Я останавливаюсь, закипая от злости. Разворачиваюсь и смотрю, как Николаус медленно идёт ко мне размеренным шагом. Не выдерживаю, поднимаю взгляд и натыкаюсь на холодное аквамариновое безразличие.

– Ты вчера сказала, чтобы я решил вопрос с Дженной. Я его решил. Но сама при этом таскаешься с каким-то верриком за моей спиной? – голос ровный, но я кожей чувствую опасность, исходящую от дракона.

– Это не какой-то веррик. Это мой друг, имей к нему уважение, – стараюсь выглядеть уверенно, но Морелли стоит слишком близко. Мне начинает казаться, что воздух вокруг сгущается, так тяжело он входит в лёгкие.

– Уважение к трущобной гнили? – говорит без особой злости, словно констатирует факт.

Вот оно! Всё дерьмо внутри этого высокомерного скота прорвалось наружу. Я почти радуюсь в этот момент – всё встаёт на круги своя. Он просто притворялся. Умело отыгрывал роль.
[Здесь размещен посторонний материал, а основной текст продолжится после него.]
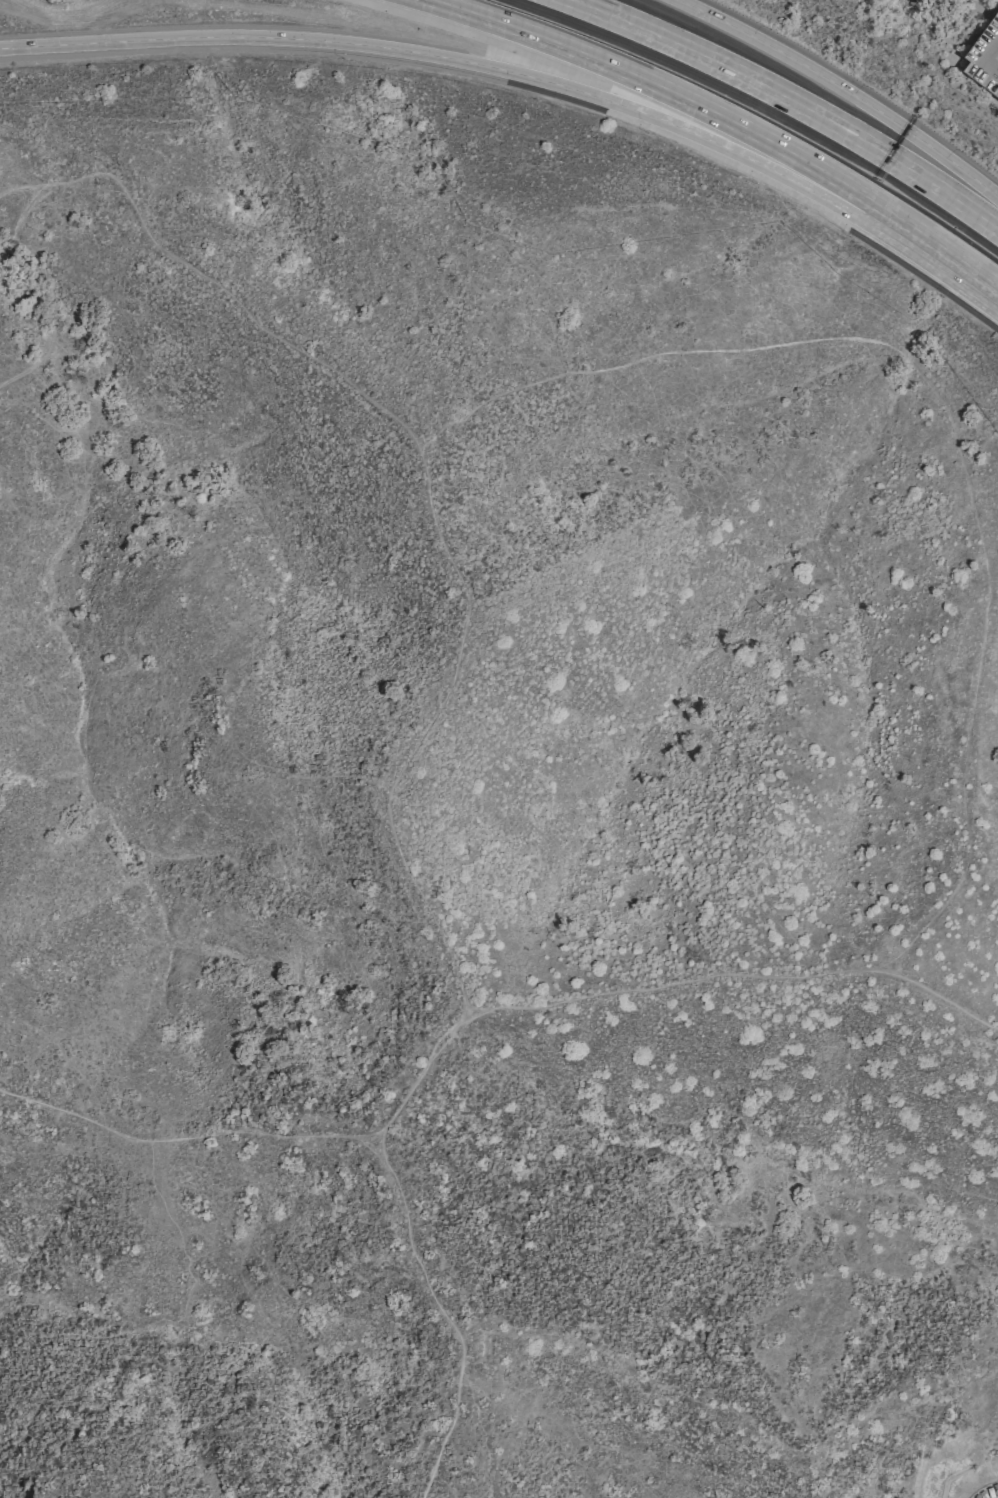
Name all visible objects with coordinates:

– Грязное животное, – я замахиваюсь так сильно, как только могу, чтобы влепить Морелли пощёчину. Мечтаю вмазать так, чтобы у сволочи искры из глаз полетели.

Дракон перехватывает мою руку без особых усилий, и давит наглую ухмылку. Будто я доставляю ему удовольствие своими жалкими потугами.

– Неужели ты не можешь хотя бы на время забыть про своих любовников? – он не отпускает руку, кожа Николауса горячая, и я млею, как последняя дура, даже от такого жёсткого и грубого прикосновения. Ненавижу себя за это. Ненавижу его.

– Да ты ревнуешь, Морелли. Неужели ты такой собственник? Не прошло и пары часов наших недоотношений, а ты уже пытаешься указывать мне, с кем я должна общаться? – уродство этой ситуации практически душит меня.

Его взгляд тяжелеет:

– Ты можешь всё испортить, не забывай, зачем мы всё это затеяли.

Медленно растягиваю губы в улыбке, вырывая наконец руку:

– Ты грёбанный лицемер. А оно вообще тебе нужно? Только что ты назвал моего друга трущобной гнилью. Какие словечки ты припас для меня?

Ударяюсь о полное безразличие, он скользит по моему лицу взглядом, но смотрит сквозь меня, и тут в полнейшей тишине я слышу звук фотоаппарата. Это надо было так вляпаться, я совсем забыла, что репортёры следят за драконом постоянно.

Морелли резко разворачивается, закрывая меня собой.

– Лучше уйди, – обращается он к репортёру, в голосе Николауса неприкрытая злоба.

А что ему не нравится? Разве не этого мы хотели? Разве не этого добивались?

– Господин Морелли, – взвизгивает дрожащим от радостного возбуждения голосом мужчина. – У вас новая девушка? Кто она? Вы разорвали отношения с госпожой Ферти?